The doctors wouldn't hospitalize him, saying he just needed to stay in bed and drink lots of water. Yea I am quite sure it was "A" as it cleared up and he was back at his typewriter in a week and normal color in about a month.

That course fits Hepatitis A almost perfectly—dramatic onset, clearly unwell, then a steady recovery with rest and fluids. The liver can get quite inflamed and tender, and the jaundice can look alarming, but in otherwise healthy adults it’s usually self-limited.

The doctors’ advice sounds sparse, but it was essentially correct. There isn’t much specific treatment for Hep A beyond supportive care: rest, hydration, and letting the liver do its job. Hospitalization is typically reserved for people who can’t keep fluids down or show signs of more serious liver dysfunction, which he clearly didn’t.

The timeline you describe—feeling much better within a week or so, with the yellowing fading over a few weeks—is textbook. The color lags because bilirubin takes time to clear even after the inflammation settles.

He probably also came out of it with lifelong immunity, which is one of the small consolations of that particular ordeal.

And I have to say, there’s something very fitting about a poet having a slightly theatrical illness—corner, darkness, declarations of impending death—and then being sent back to the typewriter with instructions to drink water and behave himself.

We don't have consumption around much any more so those romantic dying scenes have gotten less common.

Yes—consumption was practically a literary career path at one point. Tuberculosis had this long, wasting course that gave writers and composers time to turn decline into narrative. By the 19th century it was almost aestheticized—pale, reflective, a slow fade rather than a sudden exit.

You see it everywhere once you look: Mimi in La Bohème, Violetta in La Traviata, even the lingering atmosphere in The Magic Mountain. Illness becomes a setting, almost a character.

Modern medicine has been rather unkind to that kind of drama. Antibiotics turned TB from a drawn-out, quasi-romantic decline into something that—while still serious globally—is usually treated with a long but effective course of drugs. And many other illnesses that once unfolded slowly now either resolve quickly or are managed chronically.

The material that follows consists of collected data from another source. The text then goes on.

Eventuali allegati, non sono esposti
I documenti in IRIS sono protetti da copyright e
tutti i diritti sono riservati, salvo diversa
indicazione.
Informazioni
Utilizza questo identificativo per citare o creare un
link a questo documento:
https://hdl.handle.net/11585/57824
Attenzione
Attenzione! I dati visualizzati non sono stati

So the cultural script changed. Instead of the poetic fade, we get:

• the sudden cardiac event

• the aggressive cancer with treatment cycles

• or long, managed conditions that don’t lend themselves to a final monologue in a candlelit room

Your roommate, in his way, was reaching for that older script—“I am dying”—and you rather briskly edited him into a modern one: “No, you’re ill, temporarily, drink water.”

There’s something lost there aesthetically, perhaps—but not much one would trade back in practical terms.